- Exercise directions -
Go through the records below and return each line that has "disponibili" in it.

- Source data -
════════════════

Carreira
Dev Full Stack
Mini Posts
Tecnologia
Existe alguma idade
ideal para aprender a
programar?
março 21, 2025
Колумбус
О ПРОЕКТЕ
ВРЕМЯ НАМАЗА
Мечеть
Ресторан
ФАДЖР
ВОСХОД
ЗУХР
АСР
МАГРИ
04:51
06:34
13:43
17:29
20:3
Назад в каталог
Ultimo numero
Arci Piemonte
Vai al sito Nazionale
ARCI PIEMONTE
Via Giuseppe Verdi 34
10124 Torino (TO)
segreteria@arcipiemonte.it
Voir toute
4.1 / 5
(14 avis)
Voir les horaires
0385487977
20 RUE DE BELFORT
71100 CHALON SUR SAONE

════════════════

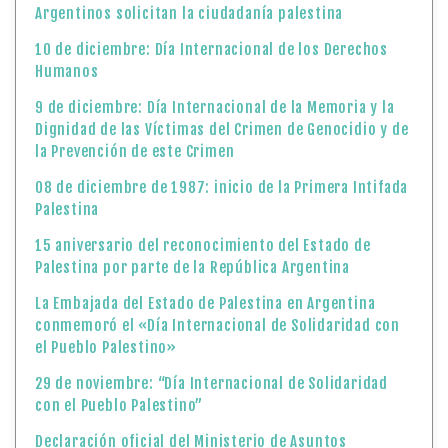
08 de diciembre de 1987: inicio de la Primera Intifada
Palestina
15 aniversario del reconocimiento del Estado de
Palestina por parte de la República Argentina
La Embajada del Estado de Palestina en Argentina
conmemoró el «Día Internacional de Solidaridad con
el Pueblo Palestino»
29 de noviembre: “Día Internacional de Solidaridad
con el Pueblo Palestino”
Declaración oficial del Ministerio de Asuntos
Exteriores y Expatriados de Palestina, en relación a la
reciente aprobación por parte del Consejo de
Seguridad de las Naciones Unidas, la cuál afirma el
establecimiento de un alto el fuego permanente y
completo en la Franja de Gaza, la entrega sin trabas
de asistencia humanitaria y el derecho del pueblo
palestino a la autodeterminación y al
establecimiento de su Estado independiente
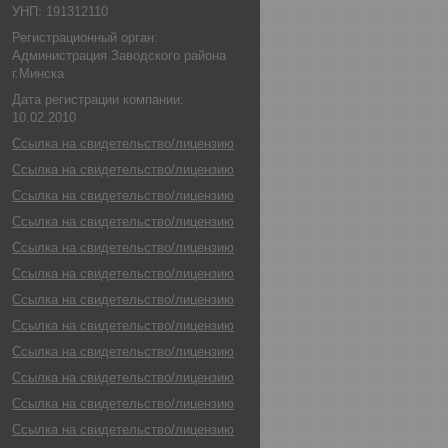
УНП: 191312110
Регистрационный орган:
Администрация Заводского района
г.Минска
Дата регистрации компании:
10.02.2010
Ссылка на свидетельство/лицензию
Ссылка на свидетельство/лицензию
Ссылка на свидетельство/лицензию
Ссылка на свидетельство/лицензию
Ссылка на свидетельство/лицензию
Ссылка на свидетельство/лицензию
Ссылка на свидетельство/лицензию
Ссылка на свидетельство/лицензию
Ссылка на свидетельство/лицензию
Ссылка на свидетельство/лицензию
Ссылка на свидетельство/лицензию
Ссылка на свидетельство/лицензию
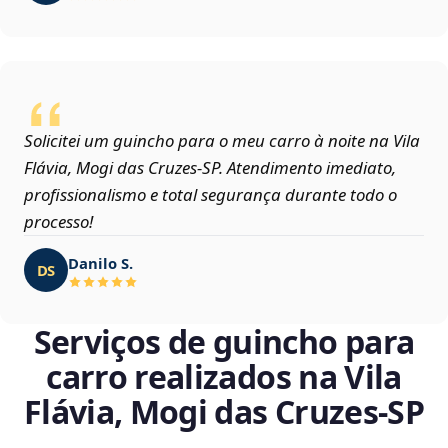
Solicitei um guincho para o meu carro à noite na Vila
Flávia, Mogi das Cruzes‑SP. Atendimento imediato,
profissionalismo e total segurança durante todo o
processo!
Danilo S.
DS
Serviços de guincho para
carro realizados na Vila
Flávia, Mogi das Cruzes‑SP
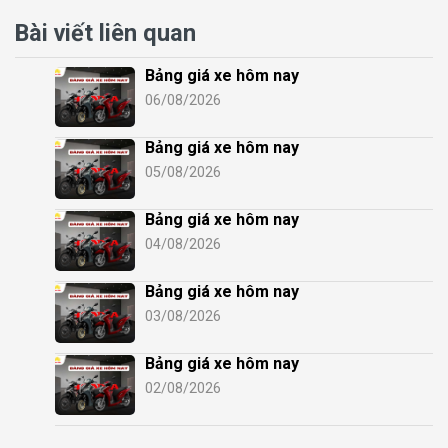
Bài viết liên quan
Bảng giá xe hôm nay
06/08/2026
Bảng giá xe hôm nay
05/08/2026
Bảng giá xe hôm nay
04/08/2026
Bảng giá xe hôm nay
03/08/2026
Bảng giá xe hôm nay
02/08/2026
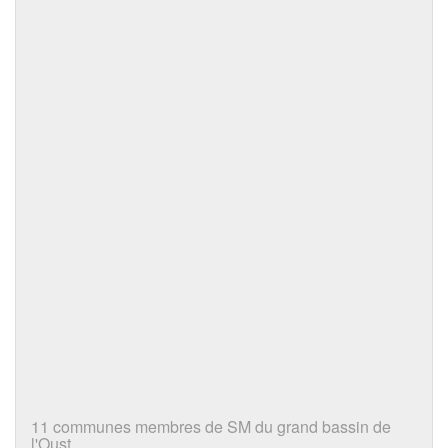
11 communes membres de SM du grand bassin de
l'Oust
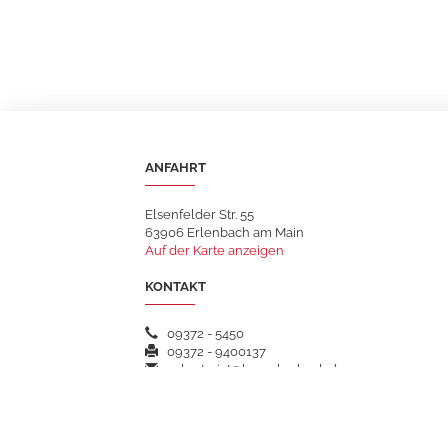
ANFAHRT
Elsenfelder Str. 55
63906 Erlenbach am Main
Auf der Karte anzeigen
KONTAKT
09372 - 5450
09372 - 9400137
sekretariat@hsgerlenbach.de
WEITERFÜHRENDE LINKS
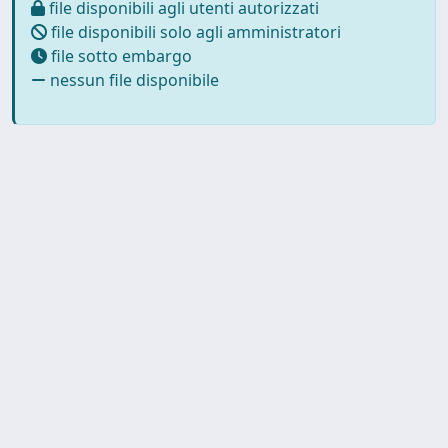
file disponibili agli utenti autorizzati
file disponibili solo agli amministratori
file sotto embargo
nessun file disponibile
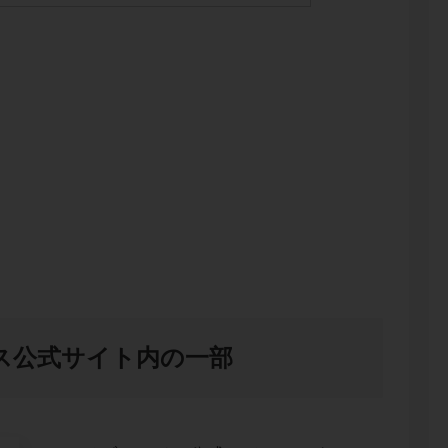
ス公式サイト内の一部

════════════════

- Response box -
file disponibili agli utenti autorizzati
file disponibili solo agli amministratori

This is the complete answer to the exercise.